Inside that cab I felt both secure and vulnerable. The
small, comfortable vessel lent us its transient warmth amidst the chaotic
scenarios in my head. I couldn’t exactly remember what Marie and I were
discussing about at that moment. Her words turned into garbled sounds that I
heard not with my ears but with my whole being. Like an echo of a man slipping
away from a tunnel deep underground, it sounded so daunting that I almost did
not want to listen. I had weird imaginations of myself staying over at our
atelier, sneaking after work hours to use the restroom for a shower before
sleeping at the wooden flooring accompanied by frothy gowns that make my
reality turn into fantasy, and vise versa. Paranoia got the best of me. I guess
I was somewhere between a near state of astral projection and a progressive
stage of delirium that I found myself shedding a tear. Oh my gosh, I am human.

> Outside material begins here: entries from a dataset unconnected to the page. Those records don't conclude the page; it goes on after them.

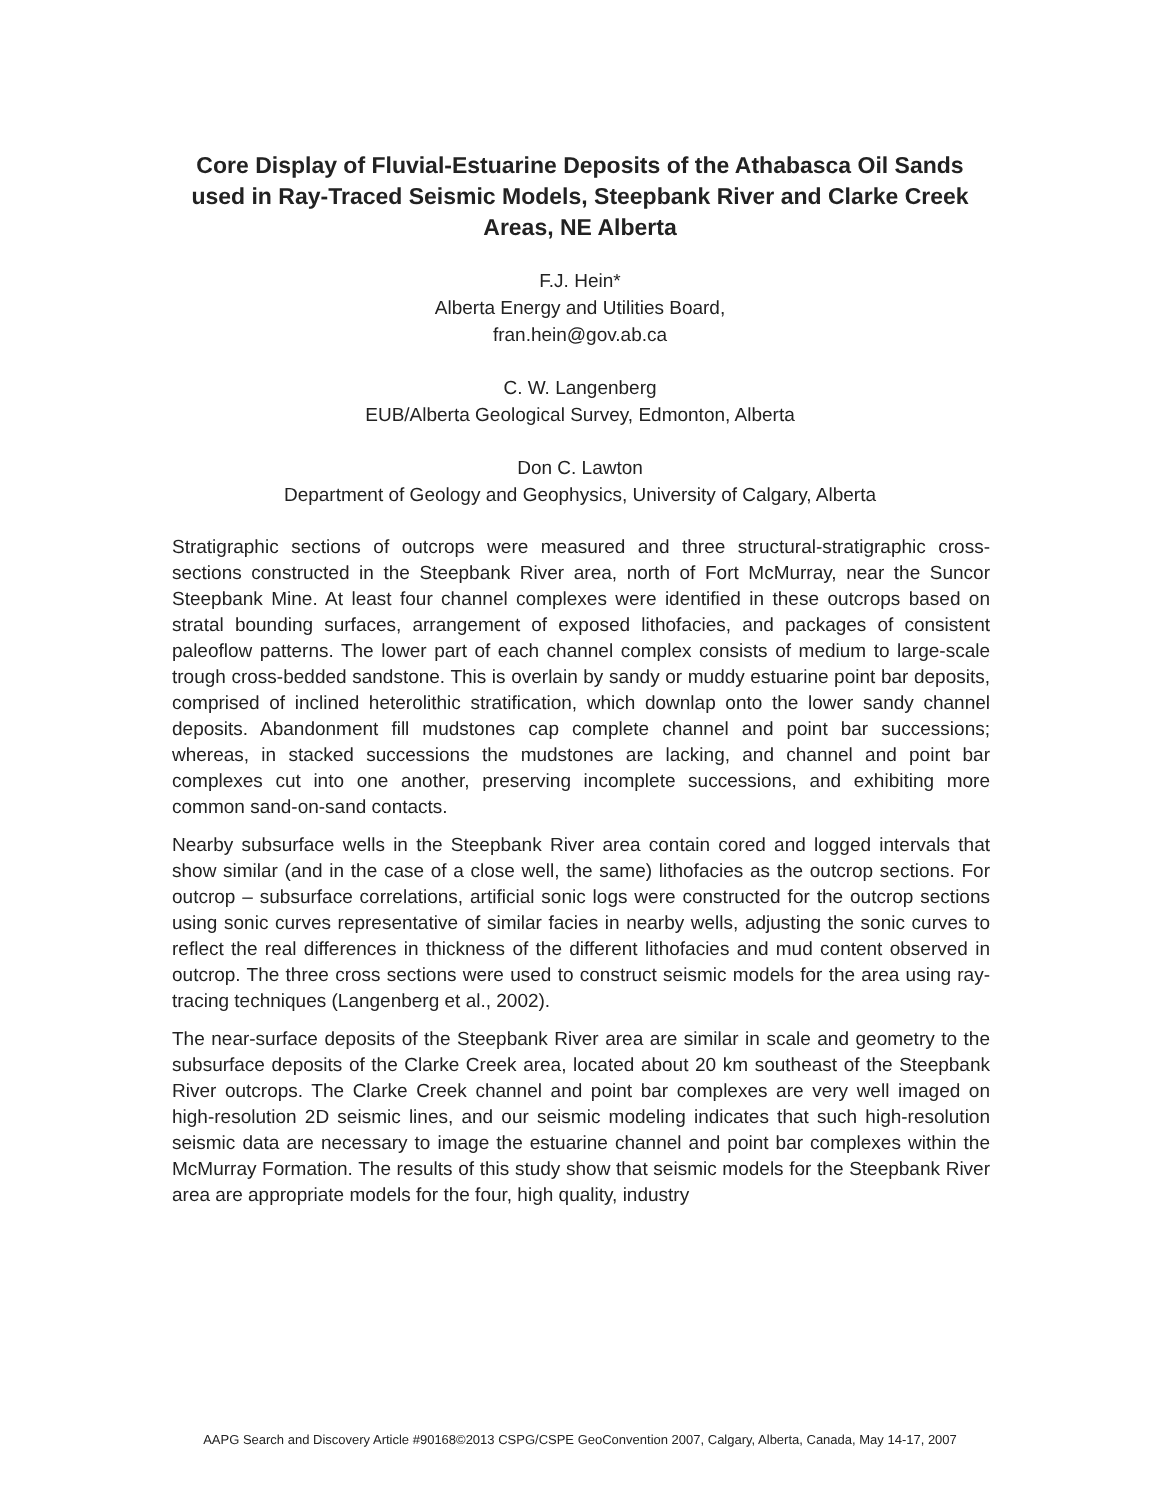Core Display of Fluvial-Estuarine Deposits of the Athabasca Oil Sands used in Ray-Traced Seismic Models, Steepbank River and Clarke Creek Areas, NE Alberta
F.J. Hein*
Alberta Energy and Utilities Board,
fran.hein@gov.ab.ca
C. W. Langenberg
EUB/Alberta Geological Survey, Edmonton, Alberta
Don C. Lawton
Department of Geology and Geophysics, University of Calgary, Alberta
Stratigraphic sections of outcrops were measured and three structural-stratigraphic cross-sections constructed in the Steepbank River area, north of Fort McMurray, near the Suncor Steepbank Mine. At least four channel complexes were identified in these outcrops based on stratal bounding surfaces, arrangement of exposed lithofacies, and packages of consistent paleoflow patterns. The lower part of each channel complex consists of medium to large-scale trough cross-bedded sandstone. This is overlain by sandy or muddy estuarine point bar deposits, comprised of inclined heterolithic stratification, which downlap onto the lower sandy channel deposits. Abandonment fill mudstones cap complete channel and point bar successions; whereas, in stacked successions the mudstones are lacking, and channel and point bar complexes cut into one another, preserving incomplete successions, and exhibiting more common sand-on-sand contacts.
Nearby subsurface wells in the Steepbank River area contain cored and logged intervals that show similar (and in the case of a close well, the same) lithofacies as the outcrop sections. For outcrop – subsurface correlations, artificial sonic logs were constructed for the outcrop sections using sonic curves representative of similar facies in nearby wells, adjusting the sonic curves to reflect the real differences in thickness of the different lithofacies and mud content observed in outcrop. The three cross sections were used to construct seismic models for the area using ray-tracing techniques (Langenberg et al., 2002).
The near-surface deposits of the Steepbank River area are similar in scale and geometry to the subsurface deposits of the Clarke Creek area, located about 20 km southeast of the Steepbank River outcrops. The Clarke Creek channel and point bar complexes are very well imaged on high-resolution 2D seismic lines, and our seismic modeling indicates that such high-resolution seismic data are necessary to image the estuarine channel and point bar complexes within the McMurray Formation. The results of this study show that seismic models for the Steepbank River area are appropriate models for the four, high quality, industry
AAPG Search and Discovery Article #90168©2013 CSPG/CSPE GeoConvention 2007, Calgary, Alberta, Canada, May 14-17, 2007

Marie shook me as if to wake me up from a coma. I looked at
her eyes and saw in her a three-part persona: A dear friend who’s always ready
to hand over a hankie to cry on; A partner in crime who conquers dreams with an
equal audacity and such firm resolve; And a comrade in battle, who’s always
willing to save a wounded soldier like myself.
If not for her, I might not have recalibrated my emotions
the way she did. For that I am forever thankful. The universe really has its
own way of aligning and realigning things. Because while I am in my current
state of misery, I am making this little tribute to my great friend. A superb
coincidence or just impeccable timing? Anyways, thank you Marie*! After all, today
is your birthday.
Oh, and Cameron Diaz’s character did weep towards the end.